Abstract 532: Isolation of Human Placenta-derived Cdx2 Cells for Cardiac Regeneration

Coronary artery disease and heart failure are among the leading causes of mortality in United States and worldwide. The limited proliferation of the adult mammalian heart has prompted the need to recognize novel strategies that can restore contractile function in heart disease. We recently reported that cells expressing trophoblast marker Cdx2 isolated from murine end-gestation placentas are multipotent and immune-privileged, with homing ability to travel to sites of cardiac injury to regenerate injured myocardium. Since murine Cdx2 cells are immunologically naïve and trophoblast-mediated placentation is a conserved phenomenon, our findings are ripe for translational application. Here we demonstrate the expression of CDX2 and isolation of CDX2 cells from human term placentas highlighting a potentially critical cell source for allogeneic therapy for cardiac regeneration. We studied de-identified human term placenta tissues from three different anatomical sites from three different patients. Formalin-fixed paraffin embedded samples, second trimester chorionic villus samples and de-identified fresh chorion samples were utilized.

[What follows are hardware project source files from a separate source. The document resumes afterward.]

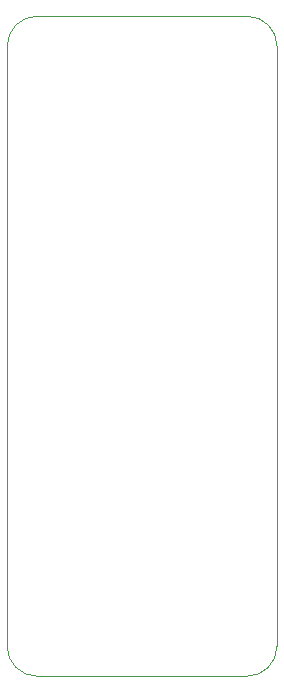
<source format=gbr>
%TF.GenerationSoftware,KiCad,Pcbnew,5.99.0-unknown-fc7f1d1d86~106~ubuntu20.04.1*%
%TF.CreationDate,2021-01-14T14:58:15+11:00*%
%TF.ProjectId,automotive-featherwing,6175746f-6d6f-4746-9976-652d66656174,rev?*%
%TF.SameCoordinates,Original*%
%TF.FileFunction,Profile,NP*%
%FSLAX46Y46*%
G04 Gerber Fmt 4.6, Leading zero omitted, Abs format (unit mm)*
G04 Created by KiCad (PCBNEW 5.99.0-unknown-fc7f1d1d86~106~ubuntu20.04.1) date 2021-01-14 14:58:15*
%MOMM*%
%LPD*%
G01*
G04 APERTURE LIST*
%TA.AperFunction,Profile*%
%ADD10C,0.050000*%
%TD*%
G04 APERTURE END LIST*
D10*
X152400000Y-132080000D02*
G75*
G03*
X154940000Y-129540000I0J2540000D01*
G01*
X152400000Y-132080000D02*
X134620000Y-132080000D01*
X132080000Y-129540000D02*
X132080000Y-78740000D01*
X134620000Y-132080000D02*
G75*
G02*
X132080000Y-129540000I0J2540000D01*
G01*
X154940000Y-78740000D02*
X154940000Y-129540000D01*
X134620000Y-76200000D02*
X152400000Y-76200000D01*
X132080000Y-78740000D02*
G75*
G02*
X134620000Y-76200000I2540000J0D01*
G01*
X152400000Y-76200000D02*
G75*
G02*
X154940000Y-78740000I0J-2540000D01*
G01*
M02*

</source>
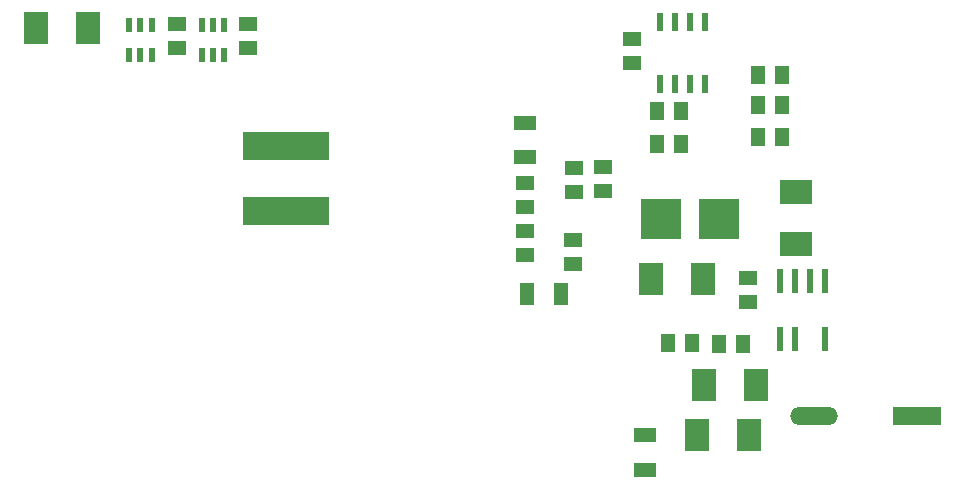
<source format=gtp>
G04 Layer_Color=8421504*
%FSLAX44Y44*%
%MOMM*%
G71*
G01*
G75*
%ADD10R,0.6000X1.2000*%
%ADD11R,0.6000X2.0000*%
%ADD12R,7.3500X2.4000*%
%ADD13R,3.5000X3.5000*%
%ADD14R,2.1590X2.7430*%
%ADD15R,2.7430X2.1590*%
%ADD16R,1.2700X1.6002*%
%ADD17R,1.6002X1.2700*%
%ADD18R,1.8500X1.3000*%
%ADD19O,4.0640X1.5000*%
%ADD20R,4.0640X1.5000*%
%ADD21R,0.5080X1.5240*%
%ADD22R,1.3000X1.8500*%
D10*
X254356Y29152D02*
D03*
X244856D02*
D03*
X235356D02*
D03*
Y4152D02*
D03*
X244856D02*
D03*
X254356D02*
D03*
X192888D02*
D03*
X183388D02*
D03*
X173888D02*
D03*
Y29152D02*
D03*
X183388D02*
D03*
X192888D02*
D03*
D11*
X724916Y-236056D02*
D03*
X737616D02*
D03*
X763016D02*
D03*
X724916Y-187056D02*
D03*
X737616D02*
D03*
X750316D02*
D03*
X763016D02*
D03*
D12*
X306832Y-73446D02*
D03*
Y-127946D02*
D03*
D13*
X624510Y-134970D02*
D03*
X673510D02*
D03*
D14*
X660652Y-275448D02*
D03*
X704852D02*
D03*
X615440Y-185532D02*
D03*
X659640D02*
D03*
X698500Y-318120D02*
D03*
X654300D02*
D03*
X138942Y26812D02*
D03*
X94742D02*
D03*
D15*
X738124Y-155816D02*
D03*
Y-111616D02*
D03*
D16*
X706120Y-65644D02*
D03*
X726440D02*
D03*
X673354Y-240396D02*
D03*
X693674D02*
D03*
X629920Y-240142D02*
D03*
X650240D02*
D03*
X621030Y-71740D02*
D03*
X641350D02*
D03*
X706120Y-38720D02*
D03*
X726440D02*
D03*
X641350Y-43800D02*
D03*
X621030D02*
D03*
X706120Y-13320D02*
D03*
X726440D02*
D03*
D17*
X697484Y-205090D02*
D03*
Y-184770D02*
D03*
X214630Y29860D02*
D03*
Y9540D02*
D03*
X274320Y29860D02*
D03*
Y9540D02*
D03*
X550672Y-111872D02*
D03*
Y-91552D02*
D03*
X509270Y-104760D02*
D03*
Y-125080D02*
D03*
X549910Y-173340D02*
D03*
Y-153020D02*
D03*
X575310Y-90790D02*
D03*
Y-111110D02*
D03*
X599440Y17160D02*
D03*
Y-3160D02*
D03*
X509270Y-165720D02*
D03*
Y-145400D02*
D03*
D18*
X610362Y-347098D02*
D03*
Y-318098D02*
D03*
X509016Y-53408D02*
D03*
Y-82408D02*
D03*
D19*
X753618Y-301610D02*
D03*
D20*
X841248D02*
D03*
D21*
X623570Y31765D02*
D03*
X636270D02*
D03*
X648970D02*
D03*
X661670D02*
D03*
Y-20305D02*
D03*
X648970D02*
D03*
X636270D02*
D03*
X623570D02*
D03*
D22*
X510750Y-198740D02*
D03*
X539750D02*
D03*
M02*

</source>
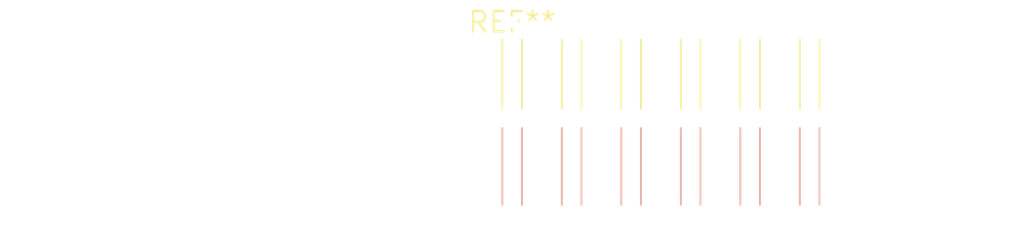
<source format=kicad_pcb>
(kicad_pcb (version 20240108) (generator pcbnew)

  (general
    (thickness 1.6)
  )

  (paper "A4")
  (layers
    (0 "F.Cu" signal)
    (31 "B.Cu" signal)
    (32 "B.Adhes" user "B.Adhesive")
    (33 "F.Adhes" user "F.Adhesive")
    (34 "B.Paste" user)
    (35 "F.Paste" user)
    (36 "B.SilkS" user "B.Silkscreen")
    (37 "F.SilkS" user "F.Silkscreen")
    (38 "B.Mask" user)
    (39 "F.Mask" user)
    (40 "Dwgs.User" user "User.Drawings")
    (41 "Cmts.User" user "User.Comments")
    (42 "Eco1.User" user "User.Eco1")
    (43 "Eco2.User" user "User.Eco2")
    (44 "Edge.Cuts" user)
    (45 "Margin" user)
    (46 "B.CrtYd" user "B.Courtyard")
    (47 "F.CrtYd" user "F.Courtyard")
    (48 "B.Fab" user)
    (49 "F.Fab" user)
    (50 "User.1" user)
    (51 "User.2" user)
    (52 "User.3" user)
    (53 "User.4" user)
    (54 "User.5" user)
    (55 "User.6" user)
    (56 "User.7" user)
    (57 "User.8" user)
    (58 "User.9" user)
  )

  (setup
    (pad_to_mask_clearance 0)
    (pcbplotparams
      (layerselection 0x00010fc_ffffffff)
      (plot_on_all_layers_selection 0x0000000_00000000)
      (disableapertmacros false)
      (usegerberextensions false)
      (usegerberattributes false)
      (usegerberadvancedattributes false)
      (creategerberjobfile false)
      (dashed_line_dash_ratio 12.000000)
      (dashed_line_gap_ratio 3.000000)
      (svgprecision 4)
      (plotframeref false)
      (viasonmask false)
      (mode 1)
      (useauxorigin false)
      (hpglpennumber 1)
      (hpglpenspeed 20)
      (hpglpendiameter 15.000000)
      (dxfpolygonmode false)
      (dxfimperialunits false)
      (dxfusepcbnewfont false)
      (psnegative false)
      (psa4output false)
      (plotreference false)
      (plotvalue false)
      (plotinvisibletext false)
      (sketchpadsonfab false)
      (subtractmaskfromsilk false)
      (outputformat 1)
      (mirror false)
      (drillshape 1)
      (scaleselection 1)
      (outputdirectory "")
    )
  )

  (net 0 "")

  (footprint "SolderWire-0.127sqmm_1x06_P3.7mm_D0.48mm_OD1mm_Relief2x" (layer "F.Cu") (at 0 0))

)

</source>
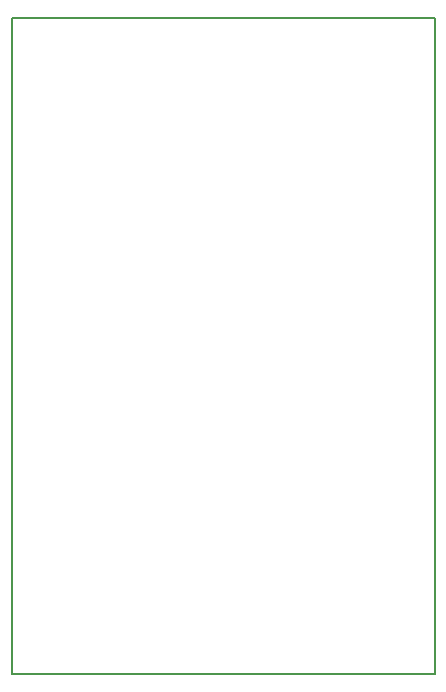
<source format=gm1>
G04 MADE WITH FRITZING*
G04 WWW.FRITZING.ORG*
G04 DOUBLE SIDED*
G04 HOLES PLATED*
G04 CONTOUR ON CENTER OF CONTOUR VECTOR*
%ASAXBY*%
%FSLAX23Y23*%
%MOIN*%
%OFA0B0*%
%SFA1.0B1.0*%
%ADD10R,1.416500X2.196040*%
%ADD11C,0.008000*%
%ADD10C,0.008*%
%LNCONTOUR*%
G90*
G70*
G54D10*
G54D11*
X4Y2192D02*
X1413Y2192D01*
X1413Y4D01*
X4Y4D01*
X4Y2192D01*
D02*
G04 End of contour*
M02*
</source>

Using a multiparametric approach including transcript analysis and Sanger sequencing, immunoblot and immunofluorescence analysis, with the subsequent screening of different anatomical sites, we observed that CDX2 is present in the chorionic (fetal cytotrophoblast) portion of human term placentas including the chorionic villous samples (CVS). Subsequent validation on positive control cells DLD1 (human colon carcinoma cell line), versus HeLa cells (low endogenous CDX2 expression) was performed. Visualization of CDX2 expression showed the nuclear localization in the villi region. We have further demonstrated using a CDX2 promoter-driven fluorescence-based lentiviral expression system, we can isolate viable CDX2 cells from fresh term placenta. We demonstrate for the first time that CDX2 cells are present and can be isolated from term human placentas for prospective cardiomyocgenic differentiation. A step closer to the translational approach, our results herein may represent a paradigmatic shift in the way we approach early embryonic lineages and cell fate choices towards the identification of an unexplored human cell-based approach for cardiac regeneration.